Each week, we scour the worlds of innovation, tech for good and social impact to bring you seven of our top stories…

  1. Researchers at the University of Malaga have used new technology that helps deaf people to ‘listen’ to music through touch. Specifically, they’ve developed an algorithm which converts monophonic music into tangible stimuli, transmitted through a device worn around the wrist. The prototype is connected to a computer, but an advanced portable version that could be used at concerts is the next phase of this ground-breaking technology.
  2. Finnish technology group Wärtsilä has joined forces with Hycamite TCD Technologies, to develop clean hydrogen technology. The two are working together to enable cost-effective production of hydrogen from liquefied natural gas on board marine vessels. The concept will enable the production of hydrogen onboard, meaning a reduction in the vessel’s overall carbon dioxide and methane slip emissions. This is another encouraging step forward in developing renewable energy for transportation.
  3. Alberta researchers have unveiled Think2Switch, a headset that reads brain signals and sends them to switch-enabled home devices. These devices are controlled by computers, allowing people with motor impairments to use devices without moving a muscle. This new piece of technology will help drastically improve the lives of people with motor impairments.
  4. Research undertaken by drugmakers Biogen and Eisai has found the first drug to have slowed the destruction of the brain caused by Alzheimer’s disease. The breakthrough has shown that a new era of treating Alzheimer’s, the most common form of dementia, is here. One of the world’s leading dementia researchers, Prof John Hardy, said this discovery was ‘historic’ and was optimistic that we’re now seeing the beginning of new, revolutionary Alzheimer’s therapies.
  5. British former Paralympian John McGall will become the world’s first disabled astronaut after being selected by the European Space Agency (ESA) to join its training programme. McFall, who won a bronze medal in the 2008 Beijing Paralympics, will take part in the space training corps as a ‘para-astronaut’. McGall said he felt compelled to help the ESA understand how someone with a physical disability could do meaningful work in space.

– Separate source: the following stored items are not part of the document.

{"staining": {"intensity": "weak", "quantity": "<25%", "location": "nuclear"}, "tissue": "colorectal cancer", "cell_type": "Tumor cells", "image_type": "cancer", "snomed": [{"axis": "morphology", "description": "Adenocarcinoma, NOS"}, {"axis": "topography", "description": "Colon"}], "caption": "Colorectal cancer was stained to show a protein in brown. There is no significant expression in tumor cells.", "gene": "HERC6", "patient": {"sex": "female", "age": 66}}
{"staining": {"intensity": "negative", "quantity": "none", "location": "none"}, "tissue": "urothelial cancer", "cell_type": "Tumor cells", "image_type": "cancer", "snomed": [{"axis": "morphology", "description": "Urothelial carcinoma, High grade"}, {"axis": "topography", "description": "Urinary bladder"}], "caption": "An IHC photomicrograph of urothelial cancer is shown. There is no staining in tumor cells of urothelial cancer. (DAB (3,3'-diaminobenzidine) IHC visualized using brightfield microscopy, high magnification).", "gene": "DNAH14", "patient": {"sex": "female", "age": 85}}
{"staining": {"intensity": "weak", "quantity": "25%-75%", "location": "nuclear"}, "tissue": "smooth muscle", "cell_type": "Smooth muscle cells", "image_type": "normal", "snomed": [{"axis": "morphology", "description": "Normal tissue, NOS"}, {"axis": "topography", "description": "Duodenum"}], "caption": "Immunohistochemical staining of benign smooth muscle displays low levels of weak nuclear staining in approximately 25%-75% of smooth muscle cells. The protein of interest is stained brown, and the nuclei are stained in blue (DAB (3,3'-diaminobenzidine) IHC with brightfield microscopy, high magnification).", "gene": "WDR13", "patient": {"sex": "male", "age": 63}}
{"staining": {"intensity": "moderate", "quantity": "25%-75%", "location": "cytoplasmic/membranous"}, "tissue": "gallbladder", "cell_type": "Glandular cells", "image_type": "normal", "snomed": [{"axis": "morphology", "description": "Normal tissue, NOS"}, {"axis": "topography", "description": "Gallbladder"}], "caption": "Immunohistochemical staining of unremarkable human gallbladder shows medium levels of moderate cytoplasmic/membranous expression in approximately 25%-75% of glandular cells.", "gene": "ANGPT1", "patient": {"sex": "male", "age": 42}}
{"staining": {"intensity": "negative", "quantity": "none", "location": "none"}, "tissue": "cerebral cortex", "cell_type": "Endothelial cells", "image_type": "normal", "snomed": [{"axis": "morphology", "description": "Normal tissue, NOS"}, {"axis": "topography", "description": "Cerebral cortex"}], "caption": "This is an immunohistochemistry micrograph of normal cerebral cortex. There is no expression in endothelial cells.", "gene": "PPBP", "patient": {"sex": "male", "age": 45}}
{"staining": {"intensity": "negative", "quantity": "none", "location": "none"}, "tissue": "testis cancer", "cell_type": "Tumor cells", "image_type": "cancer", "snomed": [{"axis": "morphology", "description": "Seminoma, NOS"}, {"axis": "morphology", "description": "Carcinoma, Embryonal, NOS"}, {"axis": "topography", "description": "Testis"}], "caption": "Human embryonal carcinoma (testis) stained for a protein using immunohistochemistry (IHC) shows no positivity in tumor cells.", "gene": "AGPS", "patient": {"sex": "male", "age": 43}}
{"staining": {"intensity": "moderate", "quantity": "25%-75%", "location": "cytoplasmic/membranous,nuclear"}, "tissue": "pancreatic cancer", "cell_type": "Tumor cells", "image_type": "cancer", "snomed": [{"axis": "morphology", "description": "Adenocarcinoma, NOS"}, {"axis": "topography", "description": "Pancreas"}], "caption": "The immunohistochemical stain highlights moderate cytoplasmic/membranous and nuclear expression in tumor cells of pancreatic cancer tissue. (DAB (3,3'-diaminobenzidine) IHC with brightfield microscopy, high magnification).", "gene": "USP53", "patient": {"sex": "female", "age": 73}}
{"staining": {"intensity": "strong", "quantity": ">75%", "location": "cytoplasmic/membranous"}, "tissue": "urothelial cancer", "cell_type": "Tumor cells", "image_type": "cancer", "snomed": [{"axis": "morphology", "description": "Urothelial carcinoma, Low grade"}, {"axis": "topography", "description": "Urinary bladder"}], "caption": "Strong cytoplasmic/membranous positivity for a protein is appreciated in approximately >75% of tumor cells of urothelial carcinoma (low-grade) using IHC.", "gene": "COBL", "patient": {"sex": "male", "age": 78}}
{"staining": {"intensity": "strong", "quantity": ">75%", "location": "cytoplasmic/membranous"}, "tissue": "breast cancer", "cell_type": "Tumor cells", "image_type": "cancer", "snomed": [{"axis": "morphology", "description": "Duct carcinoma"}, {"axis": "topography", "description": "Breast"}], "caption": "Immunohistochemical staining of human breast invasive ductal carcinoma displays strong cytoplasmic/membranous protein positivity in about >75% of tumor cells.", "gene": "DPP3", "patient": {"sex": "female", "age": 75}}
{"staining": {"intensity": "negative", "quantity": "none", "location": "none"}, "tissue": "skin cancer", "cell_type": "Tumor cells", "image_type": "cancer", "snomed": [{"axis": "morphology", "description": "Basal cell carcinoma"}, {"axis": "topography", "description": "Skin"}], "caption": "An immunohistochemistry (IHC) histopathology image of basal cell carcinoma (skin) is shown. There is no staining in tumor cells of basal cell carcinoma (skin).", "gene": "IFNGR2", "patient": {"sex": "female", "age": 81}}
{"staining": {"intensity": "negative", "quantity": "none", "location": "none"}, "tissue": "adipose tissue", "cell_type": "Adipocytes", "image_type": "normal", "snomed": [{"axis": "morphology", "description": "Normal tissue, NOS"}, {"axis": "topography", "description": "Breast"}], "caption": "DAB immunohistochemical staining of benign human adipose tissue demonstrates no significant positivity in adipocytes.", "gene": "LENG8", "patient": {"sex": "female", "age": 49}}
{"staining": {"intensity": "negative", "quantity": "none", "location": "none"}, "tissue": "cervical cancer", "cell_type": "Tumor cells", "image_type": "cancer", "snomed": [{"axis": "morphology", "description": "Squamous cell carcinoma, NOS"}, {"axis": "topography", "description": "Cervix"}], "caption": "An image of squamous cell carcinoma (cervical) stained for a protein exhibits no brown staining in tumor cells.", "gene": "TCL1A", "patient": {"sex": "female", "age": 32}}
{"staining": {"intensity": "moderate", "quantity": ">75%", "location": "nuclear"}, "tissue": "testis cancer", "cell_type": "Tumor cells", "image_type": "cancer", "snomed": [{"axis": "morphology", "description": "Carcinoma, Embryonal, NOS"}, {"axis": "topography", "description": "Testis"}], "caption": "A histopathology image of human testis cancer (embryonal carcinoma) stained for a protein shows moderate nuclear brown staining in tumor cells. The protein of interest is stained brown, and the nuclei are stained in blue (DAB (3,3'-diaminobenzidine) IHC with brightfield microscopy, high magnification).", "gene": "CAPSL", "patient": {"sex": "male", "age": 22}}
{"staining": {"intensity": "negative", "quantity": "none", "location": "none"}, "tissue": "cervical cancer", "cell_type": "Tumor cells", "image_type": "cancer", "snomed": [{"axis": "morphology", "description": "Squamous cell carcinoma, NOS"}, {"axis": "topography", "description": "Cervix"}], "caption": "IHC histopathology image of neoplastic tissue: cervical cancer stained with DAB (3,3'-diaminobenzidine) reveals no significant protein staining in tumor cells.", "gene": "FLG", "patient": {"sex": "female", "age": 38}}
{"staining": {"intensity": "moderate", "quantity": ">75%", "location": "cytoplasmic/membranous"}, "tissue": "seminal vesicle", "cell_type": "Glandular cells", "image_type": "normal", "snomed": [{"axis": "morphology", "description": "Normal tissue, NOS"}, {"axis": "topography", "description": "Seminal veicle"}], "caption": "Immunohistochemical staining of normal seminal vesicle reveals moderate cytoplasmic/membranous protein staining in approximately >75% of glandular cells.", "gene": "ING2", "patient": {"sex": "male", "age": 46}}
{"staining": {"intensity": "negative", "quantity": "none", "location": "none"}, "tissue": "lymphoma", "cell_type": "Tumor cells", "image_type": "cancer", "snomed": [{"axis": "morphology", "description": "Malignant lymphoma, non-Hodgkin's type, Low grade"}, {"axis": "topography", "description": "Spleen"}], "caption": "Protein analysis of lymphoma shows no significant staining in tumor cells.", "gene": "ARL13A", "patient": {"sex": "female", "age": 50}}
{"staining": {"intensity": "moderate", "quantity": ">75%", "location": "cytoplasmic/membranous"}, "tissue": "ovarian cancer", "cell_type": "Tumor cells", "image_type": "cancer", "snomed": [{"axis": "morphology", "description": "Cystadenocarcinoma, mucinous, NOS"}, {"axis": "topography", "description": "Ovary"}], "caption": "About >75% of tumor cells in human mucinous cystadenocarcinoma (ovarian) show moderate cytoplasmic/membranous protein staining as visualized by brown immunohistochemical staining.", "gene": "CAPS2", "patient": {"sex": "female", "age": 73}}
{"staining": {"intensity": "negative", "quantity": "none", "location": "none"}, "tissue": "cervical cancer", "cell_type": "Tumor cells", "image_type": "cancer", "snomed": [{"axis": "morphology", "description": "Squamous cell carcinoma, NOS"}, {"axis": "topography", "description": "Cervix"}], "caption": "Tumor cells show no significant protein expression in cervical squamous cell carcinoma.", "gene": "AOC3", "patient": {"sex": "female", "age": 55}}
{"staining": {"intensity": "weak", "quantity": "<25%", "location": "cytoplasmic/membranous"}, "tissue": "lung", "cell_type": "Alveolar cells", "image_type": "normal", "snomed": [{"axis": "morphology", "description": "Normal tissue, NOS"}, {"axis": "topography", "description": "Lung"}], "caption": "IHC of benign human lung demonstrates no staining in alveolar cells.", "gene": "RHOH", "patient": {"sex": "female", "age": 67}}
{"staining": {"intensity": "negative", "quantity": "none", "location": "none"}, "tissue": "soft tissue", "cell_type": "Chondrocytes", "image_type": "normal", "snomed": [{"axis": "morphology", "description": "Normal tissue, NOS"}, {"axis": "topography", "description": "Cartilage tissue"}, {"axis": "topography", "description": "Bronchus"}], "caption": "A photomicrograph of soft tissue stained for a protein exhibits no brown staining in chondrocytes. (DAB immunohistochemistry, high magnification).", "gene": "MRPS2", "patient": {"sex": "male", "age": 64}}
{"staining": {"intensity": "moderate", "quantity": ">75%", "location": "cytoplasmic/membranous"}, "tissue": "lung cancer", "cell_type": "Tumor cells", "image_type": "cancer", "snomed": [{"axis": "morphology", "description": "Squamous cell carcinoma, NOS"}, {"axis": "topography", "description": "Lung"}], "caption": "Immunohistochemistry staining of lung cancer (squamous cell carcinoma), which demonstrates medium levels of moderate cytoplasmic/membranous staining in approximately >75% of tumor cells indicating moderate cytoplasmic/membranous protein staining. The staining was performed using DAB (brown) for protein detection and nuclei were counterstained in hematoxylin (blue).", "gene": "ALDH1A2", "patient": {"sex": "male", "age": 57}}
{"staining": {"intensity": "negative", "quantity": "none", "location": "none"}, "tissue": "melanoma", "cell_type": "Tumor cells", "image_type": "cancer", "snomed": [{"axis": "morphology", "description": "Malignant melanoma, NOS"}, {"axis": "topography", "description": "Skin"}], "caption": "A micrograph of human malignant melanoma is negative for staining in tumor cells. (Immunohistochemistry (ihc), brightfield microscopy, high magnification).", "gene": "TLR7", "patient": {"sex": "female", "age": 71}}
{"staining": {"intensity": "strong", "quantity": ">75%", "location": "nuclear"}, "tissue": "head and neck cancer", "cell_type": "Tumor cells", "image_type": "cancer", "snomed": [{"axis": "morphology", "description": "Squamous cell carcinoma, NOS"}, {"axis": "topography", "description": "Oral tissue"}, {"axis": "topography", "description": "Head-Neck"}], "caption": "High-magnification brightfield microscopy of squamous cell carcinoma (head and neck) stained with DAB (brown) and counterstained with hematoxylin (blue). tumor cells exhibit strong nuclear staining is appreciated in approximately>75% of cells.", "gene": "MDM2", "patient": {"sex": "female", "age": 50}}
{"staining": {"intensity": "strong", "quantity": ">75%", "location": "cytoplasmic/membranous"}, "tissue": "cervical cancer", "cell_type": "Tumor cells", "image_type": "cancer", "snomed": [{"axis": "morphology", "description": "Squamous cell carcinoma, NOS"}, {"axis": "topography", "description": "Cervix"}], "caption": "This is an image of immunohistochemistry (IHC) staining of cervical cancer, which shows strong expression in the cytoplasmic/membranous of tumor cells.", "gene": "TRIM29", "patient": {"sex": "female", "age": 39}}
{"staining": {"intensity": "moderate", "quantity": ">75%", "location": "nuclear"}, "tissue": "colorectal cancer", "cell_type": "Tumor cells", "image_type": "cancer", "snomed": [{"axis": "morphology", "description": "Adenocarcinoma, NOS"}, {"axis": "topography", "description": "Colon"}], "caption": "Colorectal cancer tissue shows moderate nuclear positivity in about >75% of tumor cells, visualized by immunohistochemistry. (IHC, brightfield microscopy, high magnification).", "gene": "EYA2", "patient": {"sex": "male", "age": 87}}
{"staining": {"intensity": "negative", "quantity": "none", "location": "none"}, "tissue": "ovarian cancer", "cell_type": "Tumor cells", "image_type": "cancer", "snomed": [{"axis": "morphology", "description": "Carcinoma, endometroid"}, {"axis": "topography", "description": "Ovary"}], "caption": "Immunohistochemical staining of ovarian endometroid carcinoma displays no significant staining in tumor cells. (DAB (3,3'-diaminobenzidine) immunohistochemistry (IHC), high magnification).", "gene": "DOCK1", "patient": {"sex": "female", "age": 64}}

  6. The Fraunhofer Application Center for Optical Metrology has developed prototypes designed to ensure added safety during day-to-day activities at warehouses. Optical sensors on industrial trucks will provide warehouse staff with better protection as they do their jobs. As warehouses are home to heavy volumes of traffic, accidents become an inevitability even with several safety measures in place. These new optical sensors will pay closer attention to the movements of individual vehicles, ensuring better safety for the workers, and greater efficiency for the loads being moved.
  7. The European Commission is launching a platform to strengthen its value chains for clean energy. Clean Tech Europe platform aims to advance the key industries that will deliver Europe’s clean and digital transitions. The platform will help develop industries that champion clean energy, which is beneficial for the 27-nation bloc’s sustainability ambitions.